Kostas Ostrauskas
The playwright, literary historian and critic Kostas Ostrauskas (1926-2012) established a genre of playful and intellectual drama. After World War II, he moved to Germany and later to the United States. Ostrauskas’s early works (written during the ’50s and ’60s) experiment with the poetics of the Theatre of the Absurd (Pypkė – The Pipe, 1951, Once There Lived an Old Man and an Old Woman, 1963–1997). During the ’70s and ’80s, Ostrauskas’s works started featuring the ideas of postmodernism, while his dramas were rich with allusion to the classics of Lithuanian and world literature. The trademark genres of Ostraukas’s dramatic works are micro and mini dramas. He produces the artistic reality of his dramas from a rich cultural reservoir – literature, music, art. His cycle of four dramas, Metai (Seasons, 1968), is based on Antonio Vivaldi’s violin concerti Four Seasons. Ostrauskas’s play Kvartetas (Quartet, 1969) offers a particularly musical language and remarkable musical form. His play Gundymai (Temptations, 1983), based on the paintings by Hieronymus Bosch, is an interpretation of the fine arts. Literary classics play an especially important role in Ostrauskas’s playwriting. He playfully connects Maironis’s lyrical ballads Jūratė ir Kastytis (Jūratė and Kastytis) and Čičinskas with William Shakespeare’s tragedy Hamlet (Duobkasiai – The Gravediggers, Hamletas ir kiti – Hamlet and Others, Shakespereana), as well as works by Samuel Beckett, the classic of the Theatre of the Absurd.

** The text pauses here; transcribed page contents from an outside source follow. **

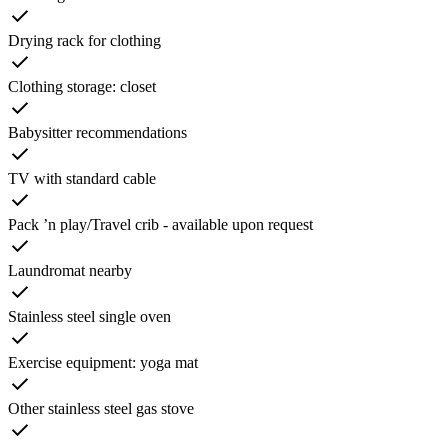
Drying rack for clothing
Clothing storage: closet
Babysitter recommendations
TV with standard cable
Pack ’n play/Travel crib - available upon request
Laundromat nearby
Stainless steel single oven
Exercise equipment: yoga mat
Other stainless steel gas stove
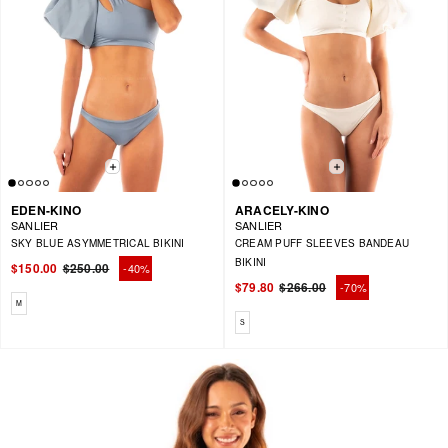
EDEN-KINO
ARACELY-KINO
SANLIER
SANLIER
SKY BLUE ASYMMETRICAL BIKINI
CREAM PUFF SLEEVES BANDEAU
BIKINI
$150.00
$250.00
-40%
Regular
Sale
$79.80
$266.00
-70%
price
price
Regular
Sale
Available sizes: M
M
price
price
Available sizes: S
S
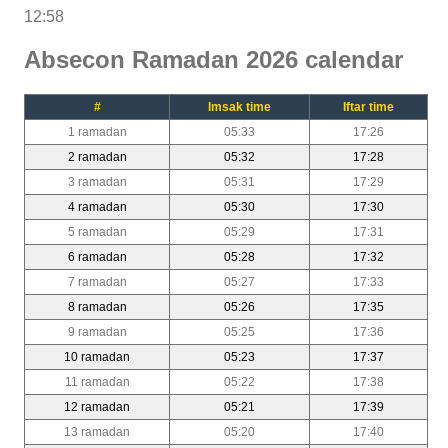
12:58
Absecon Ramadan 2026 calendar
#
Imsak time
Iftar time
1 ramadan
05:33
17:26
2 ramadan
05:32
17:28
3 ramadan
05:31
17:29
4 ramadan
05:30
17:30
5 ramadan
05:29
17:31
6 ramadan
05:28
17:32
7 ramadan
05:27
17:33
8 ramadan
05:26
17:35
9 ramadan
05:25
17:36
10 ramadan
05:23
17:37
11 ramadan
05:22
17:38
12 ramadan
05:21
17:39
13 ramadan
05:20
17:40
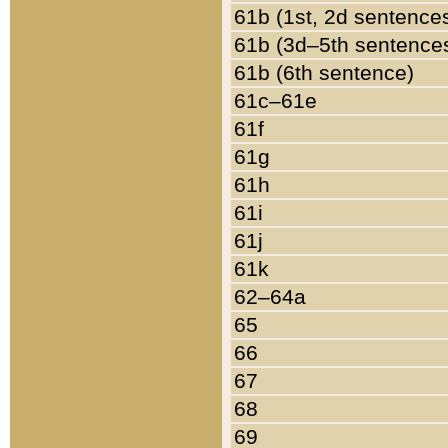
61b (1st, 2d sentence
61b (3d–5th sentence
61b (6th sentence)
61c–61e
61f
61g
61h
61i
61j
61k
62–64a
65
66
67
68
69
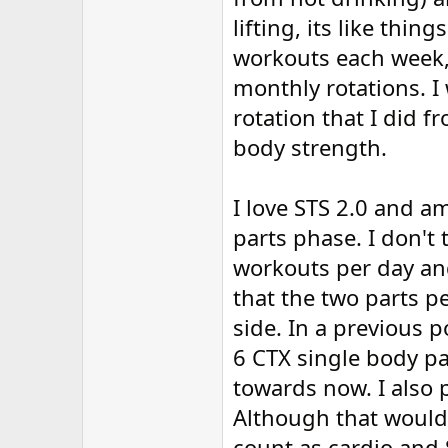
lifting, its like thin
workouts each week,
monthly rotations. I
rotation that I did
body strength.
I love STS 2.0 and 
parts phase. I don't
workouts per day an
that the two parts p
side. In a previous p
6 CTX single body pa
towards now. I also 
Although that would n
count as cardio and 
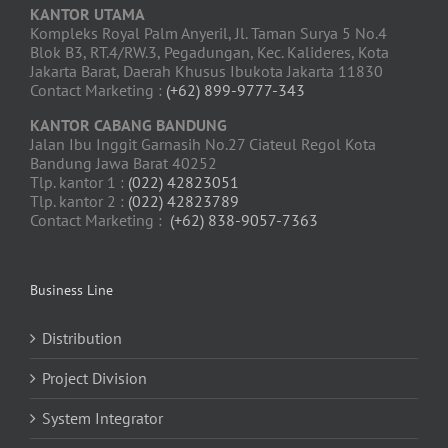
KANTOR UTAMA
Kompleks Royal Palm Anyeril, Jl. Taman Surya 5 No.4
Blok B3, RT.4/RW.3, Pegadungan, Kec. Kalideres, Kota
Jakarta Barat, Daerah Khusus Ibukota Jakarta 11830
Contact Marketing :
(+62) 899-9777-343
KANTOR CABANG BANDUNG
Jalan Ibu Inggit Garnasih No.27 Ciateul Regol Kota
Bandung Jawa Barat 40252
Tlp. kantor 1 :
(022) 42823051
Tlp. kantor 2 :
(022) 42823789
Contact Marketing :
(+62) 838-9057-7363
Business Line
Distribution
Project Division
System Integrator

The Theatre of the Absurd dominates in Ostrauskas’s creative work. It becomes especially visible in Who is Godot? (1999). Ostrauskas interprets Beckett’s most mysterious drama, Waiting for Godot (1952), searching for an answer to the questions which keep intriguing readers and critics to this day: who is Godot? What lies behind the limits of the space which holds the characters captive? What keeps the characters from opening the “closed door” and looking at the reality beyond the walls? The Theatre of the Absurd offers people an opportunity to return to themselves, which, according to Ostrauskas, is its greatest value. Each of the anonymous characters in Who is Godot? must, before finding the answer to this question, first discover the answer to “Who am I?”